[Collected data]
=-=-=
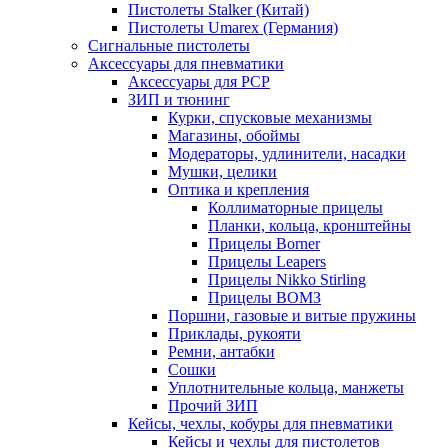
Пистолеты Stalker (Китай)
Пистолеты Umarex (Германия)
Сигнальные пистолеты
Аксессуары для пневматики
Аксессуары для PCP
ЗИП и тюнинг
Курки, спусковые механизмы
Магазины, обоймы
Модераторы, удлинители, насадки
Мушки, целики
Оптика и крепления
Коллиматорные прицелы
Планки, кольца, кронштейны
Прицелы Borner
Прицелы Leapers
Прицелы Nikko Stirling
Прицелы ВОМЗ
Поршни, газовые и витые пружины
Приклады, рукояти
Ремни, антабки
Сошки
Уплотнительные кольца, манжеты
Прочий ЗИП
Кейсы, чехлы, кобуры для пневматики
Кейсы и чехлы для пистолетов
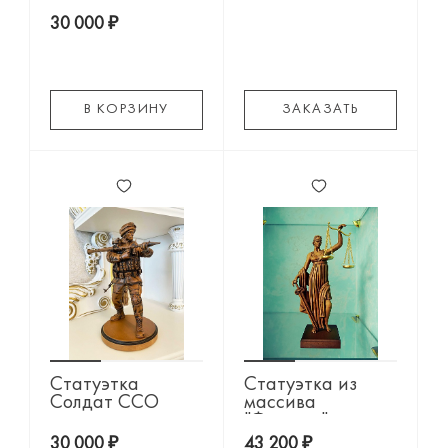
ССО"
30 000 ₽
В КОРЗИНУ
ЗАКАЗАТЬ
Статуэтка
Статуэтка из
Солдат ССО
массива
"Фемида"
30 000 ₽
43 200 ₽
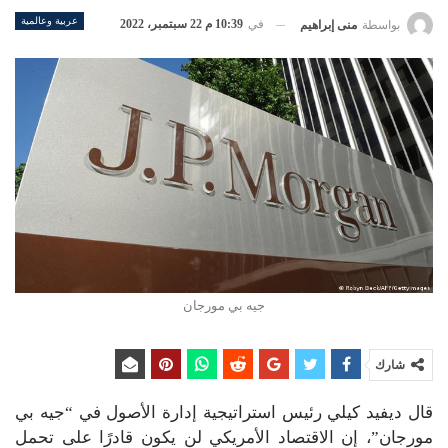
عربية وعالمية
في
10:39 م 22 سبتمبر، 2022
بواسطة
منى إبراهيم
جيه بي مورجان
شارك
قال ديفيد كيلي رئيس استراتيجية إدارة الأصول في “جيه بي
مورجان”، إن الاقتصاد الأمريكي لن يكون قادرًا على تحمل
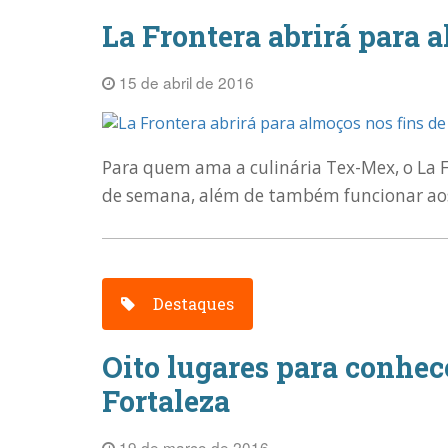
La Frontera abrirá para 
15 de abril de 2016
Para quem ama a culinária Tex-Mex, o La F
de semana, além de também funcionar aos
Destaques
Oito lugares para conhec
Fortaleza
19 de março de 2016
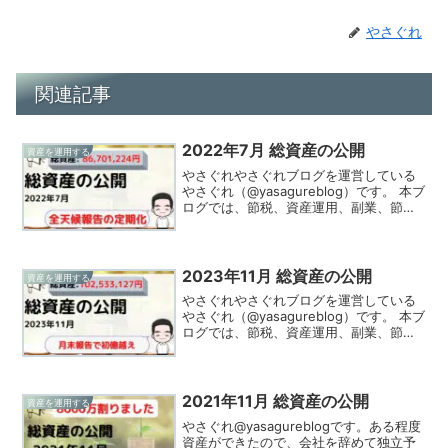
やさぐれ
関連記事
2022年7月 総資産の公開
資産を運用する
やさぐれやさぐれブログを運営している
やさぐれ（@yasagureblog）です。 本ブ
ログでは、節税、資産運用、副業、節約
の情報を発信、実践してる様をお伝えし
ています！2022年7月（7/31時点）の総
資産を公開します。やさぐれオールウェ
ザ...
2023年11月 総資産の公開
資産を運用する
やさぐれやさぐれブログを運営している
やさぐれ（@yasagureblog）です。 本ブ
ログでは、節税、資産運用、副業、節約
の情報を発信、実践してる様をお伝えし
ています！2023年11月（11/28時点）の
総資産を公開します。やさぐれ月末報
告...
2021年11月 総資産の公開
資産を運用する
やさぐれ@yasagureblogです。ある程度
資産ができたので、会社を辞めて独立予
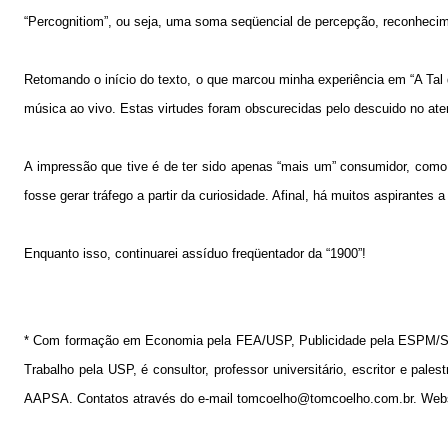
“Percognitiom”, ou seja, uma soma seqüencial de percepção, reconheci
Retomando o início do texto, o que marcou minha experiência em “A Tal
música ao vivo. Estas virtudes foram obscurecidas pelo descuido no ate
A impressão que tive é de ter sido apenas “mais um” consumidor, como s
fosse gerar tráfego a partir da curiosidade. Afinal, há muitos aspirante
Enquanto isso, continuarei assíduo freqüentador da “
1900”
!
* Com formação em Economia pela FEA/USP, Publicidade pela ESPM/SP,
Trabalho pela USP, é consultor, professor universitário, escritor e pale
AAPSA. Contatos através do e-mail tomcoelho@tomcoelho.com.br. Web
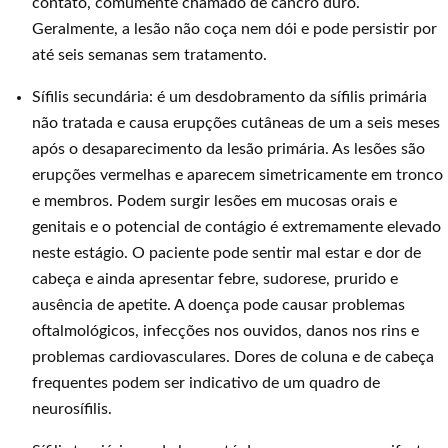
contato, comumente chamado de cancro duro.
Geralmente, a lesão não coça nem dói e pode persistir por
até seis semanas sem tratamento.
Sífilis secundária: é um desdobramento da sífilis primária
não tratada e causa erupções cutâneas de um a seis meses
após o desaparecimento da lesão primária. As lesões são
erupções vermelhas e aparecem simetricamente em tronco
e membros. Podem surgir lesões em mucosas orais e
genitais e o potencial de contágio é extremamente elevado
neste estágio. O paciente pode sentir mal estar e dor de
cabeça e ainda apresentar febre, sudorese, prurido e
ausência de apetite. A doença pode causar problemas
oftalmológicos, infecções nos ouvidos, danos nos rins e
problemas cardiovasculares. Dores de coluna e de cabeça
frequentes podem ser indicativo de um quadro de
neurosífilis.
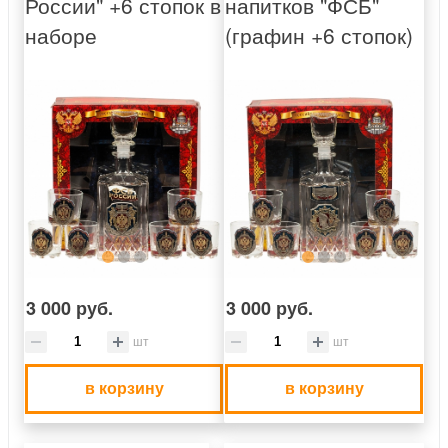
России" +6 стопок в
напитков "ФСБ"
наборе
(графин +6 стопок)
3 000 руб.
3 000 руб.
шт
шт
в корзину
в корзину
=-=-=
◆ **TRY IT**:
Restate the records above exactly, less any pictures.

◆ **ANSWER BELOW**:
Пистолеты Stalker (Китай)
Пистолеты Umarex (Германия)
Сигнальные пистолеты
Аксессуары для пневматики
Аксессуары для PCP
ЗИП и тюнинг
Курки, спусковые механизмы
Магазины, обоймы
Модераторы, удлинители, насадки
Мушки, целики
Оптика и крепления
Коллиматорные прицелы
Планки, кольца, кронштейны
Прицелы Borner
Прицелы Leapers
Прицелы Nikko Stirling
Прицелы ВОМЗ
Поршни, газовые и витые пружины
Приклады, рукояти
Ремни, антабки
Сошки
Уплотнительные кольца, манжеты
Прочий ЗИП
Кейсы, чехлы, кобуры для пневматики
Кейсы и чехлы для пистолетов
ССО"
30 000 ₽
В КОРЗИНУ
ЗАКАЗАТЬ
Статуэтка
Статуэтка из
Солдат ССО
массива
"Фемида"
30 000 ₽
43 200 ₽
عربية وعالمية
في
10:39 م 22 سبتمبر، 2022
بواسطة
منى إبراهيم
جيه بي مورجان
شارك
قال ديفيد كيلي رئيس استراتيجية إدارة الأصول في “جيه بي
مورجان”، إن الاقتصاد الأمريكي لن يكون قادرًا على تحمل
La Frontera abrirá para 
15 de abril de 2016
Para quem ama a culinária Tex-Mex, o La F
de semana, além de também funcionar aos
Destaques
Oito lugares para conhec
Fortaleza
19 de março de 2016
やさぐれ
関連記事
2022年7月 総資産の公開
資産を運用する
やさぐれやさぐれブログを運営している
やさぐれ（@yasagureblog）です。 本ブ
ログでは、節税、資産運用、副業、節約
の情報を発信、実践してる様をお伝えし
ています！2022年7月（7/31時点）の総
資産を公開します。やさぐれオールウェ
ザ...
2023年11月 総資産の公開
資産を運用する
やさぐれやさぐれブログを運営している
やさぐれ（@yasagureblog）です。 本ブ
ログでは、節税、資産運用、副業、節約
の情報を発信、実践してる様をお伝えし
ています！2023年11月（11/28時点）の
総資産を公開します。やさぐれ月末報
告...
2021年11月 総資産の公開
資産を運用する
やさぐれ@yasagureblogです。ある程度
資産ができたので、会社を辞めて独立予
“Percognitiom”, ou seja, uma soma seqüencial de percepção, reconheci
Retomando o início do texto, o que marcou minha experiência em “A Tal
música ao vivo. Estas virtudes foram obscurecidas pelo descuido no ate
A impressão que tive é de ter sido apenas “mais um” consumidor, como s
fosse gerar tráfego a partir da curiosidade. Afinal, há muitos aspirante
Enquanto isso, continuarei assíduo freqüentador da “
1900”
!
* Com formação em Economia pela FEA/USP, Publicidade pela ESPM/SP,
Trabalho pela USP, é consultor, professor universitário, escritor e pale
AAPSA. Contatos através do e-mail tomcoelho@tomcoelho.com.br. Web
contato, comumente chamado de cancro duro.
Geralmente, a lesão não coça nem dói e pode persistir por
até seis semanas sem tratamento.
Sífilis secundária: é um desdobramento da sífilis primária
não tratada e causa erupções cutâneas de um a seis meses
após o desaparecimento da lesão primária. As lesões são
erupções vermelhas e aparecem simetricamente em tronco
e membros. Podem surgir lesões em mucosas orais e
genitais e o potencial de contágio é extremamente elevado
neste estágio. O paciente pode sentir mal estar e dor de
cabeça e ainda apresentar febre, sudorese, prurido e
ausência de apetite. A doença pode causar problemas
oftalmológicos, infecções nos ouvidos, danos nos rins e
problemas cardiovasculares. Dores de coluna e de cabeça
frequentes podem ser indicativo de um quadro de
neurosífilis.
России" +6 стопок в
напитков "ФСБ"
наборе
(графин +6 стопок)
3 000 руб.
3 000 руб.
шт
шт
в корзину
в корзину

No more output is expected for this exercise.